© 2014 Collis H. Davis, Jr.
In several news articles published in the Daily Press of Newport News, VA, USA prior to Caroline's death at age 85 on November 13, 1961, no mention was ever made of her former fiancee, William Jones, the ethnologist who met with an untimely death in 1909 in the Philippines. Rather, Caroline W. Andrus put her life's earnings where her heart lay, in keeping the memory of William Jones alive through several important bequests. Although she gave small amounts of money to numerous religious, educational and missionary groups, her bequests to Harvard University and to the Episcopal Church of the Philippines were the most important in terms the of amount of the donations and their connection to the memory of William Jones.
In her last will and testament dated August 26, 1959, Caroline Andrus donated well over $100,000 to create a scholarship account at Harvard University, Jones's alma mater, entitled the "William Jones -- 1900 Fund". It was to be used for any "student in anthropology or for any American Indian student in any Harvard department." But this money was not released to Harvard until after Caroline's maid, Mattie Kirby, passed away in 1988 who had been living on the interest of the principal amount left by Andrus.
The Domestic and Foreign Mission Society of the Protestant Episcopal Church (U.S.A.) received $5,000 to build a chapel and a residence for priests in Cagayan River valley. Although church officials in the Philippines were unable to find any documentation about the bequest in 1998, the Archives of the Episcopal Church, Austin, Texas was able to locate a ledger entry identifying the Andrus Legacy. Once Church authorities in Quezon City learned of the location of the chapel, they recognized the chapel as being Saint Peter's Church and arranged for the investigator to visit there in Talifugo, near Conner, Apayao province in Northern Luzon. Although the chapel could technically be said to reside in Cagayan River valley, it is quite isolated, set in a picturesque valley surrounded by the forests of the Sierra Madre mountain range, and 250 kilometers from where William Jones lived and researched among the Ilongots. Once a battleground between the NPA (New Peoples Army) and the Armed Forces of the Philippines, the valley is quiet nowadays where mostly Isnig people from the mountains have settled since the early 1960s.

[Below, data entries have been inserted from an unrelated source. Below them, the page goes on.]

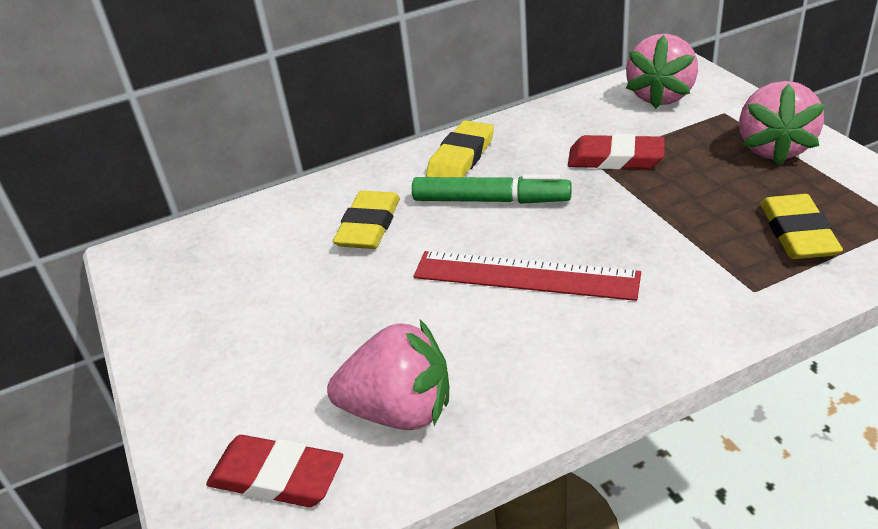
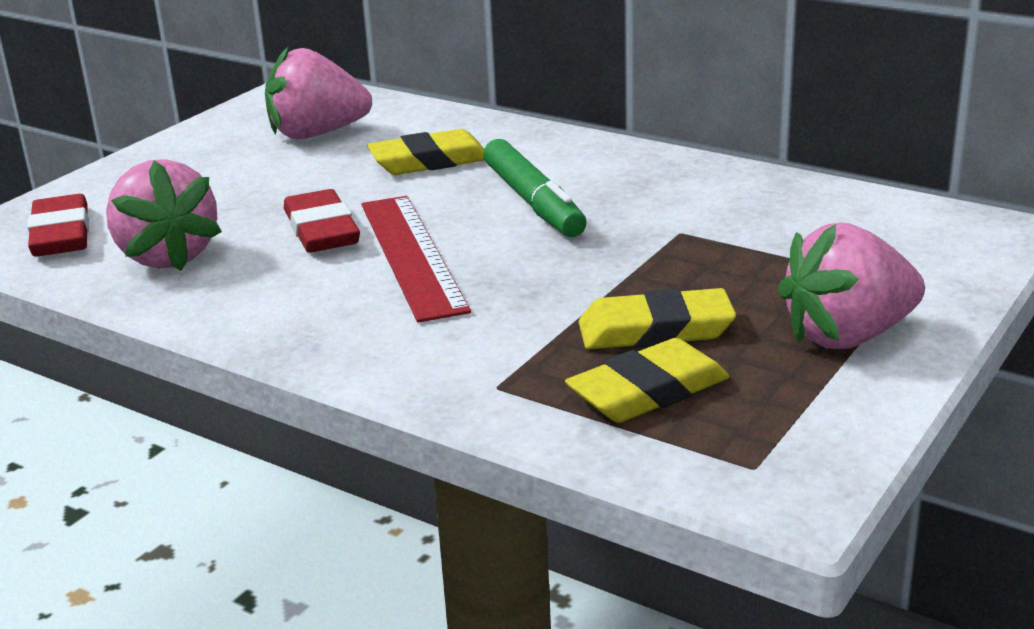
camera: 55 degrees right, 10 degrees down
(461, 157) = (603, 164): yellow eraser -> yellow eraser (656, 330)
(615, 159) = (698, 243): red eraser -> red eraser (321, 230)
(661, 96) = (895, 233): pink strawberry -> pink strawberry (317, 134)

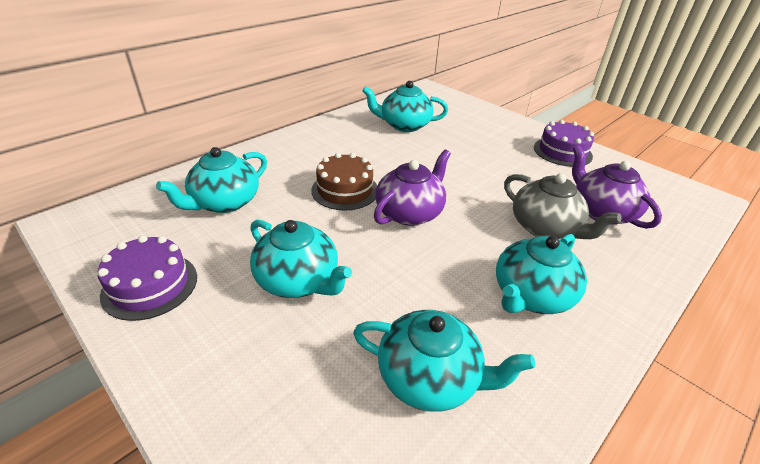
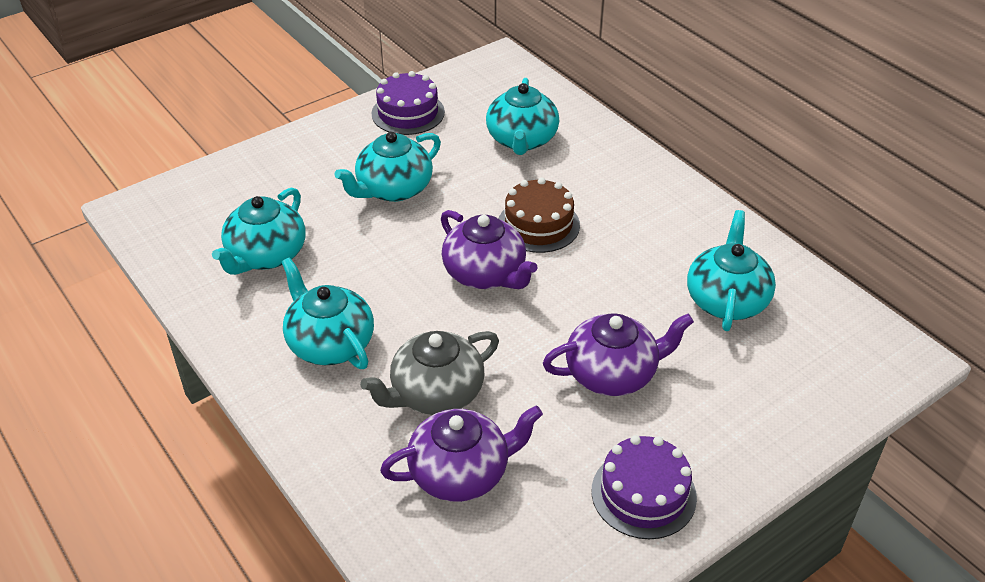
camera: 100 degrees right, 5 degrees up
(224, 202) = (522, 140): turquoise teapot -> turquoise teapot turned 135 degrees counterclockwise
(483, 160) = (612, 373): none -> purple teapot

Through correspondence with the then Bishop Ogilby, Andrus had prearranged the gift that would eventually be conveyed to the Church in 1965. Not surprisingly, both the chapel and priest residences were constructed in 1964 in anticipation of receiving the Andrus gift in due course. Perhaps the saddest aspect of this bequest is that, currently, there is no institutional memory of why the gift was made; much to their profound embarrassment, neither Rectors Fr. Malapit nor Fr. Darius Chokowen knew the history of how the residence and chapel came into being. No plaque, marker or notice of any kind was found at either structure during Davis's two visits there between 1998 and 2001.
St. Peter's Church is, architecturally, a curiosity as it resembles a typical American country church rather than the behemoth, fortress-like structures built by the Spaniards, and constructed entirely out of wood planks with a small non-functional belfry and an improvised bell, looking like a used artillery shell casing, hanging just above the entrance. This investigator was told that all of the Episcopal chapels are patterned after their American counterparts. Mass is held at St. Peter's only on Saturdays as the priest conducts Sunday Mass at the church in Conner. Perhaps the most striking thing of all is that the parishioners of St. Peter's, many of them rice farmers, speak very good English, due in great measure to the influence of the Episcopal church in the mountain region like Mountain Province, Kalinga and Apayao.
When told the story of William Jones, the reaction by Church officials was an uneasy silence; this probably explains why a historical marker was never placed on either premises in Apayao, and why the priests never knew the history of the gift that led to the construction of the chapel and priests' residence. To say that this omission of the William Jones connection was intentional cannot be determined as the correspondence between Andrus and Bishop Ogilby has been lost or destroyed.
The language that might have been used, in part, on such a marker, if Miss Andrus had any say about it, would likely be the same as that which can be found on a plaque at the Field Museum's Department of Anthropology and Jones's two tombstones in Echague and Manila, both of which are now missing.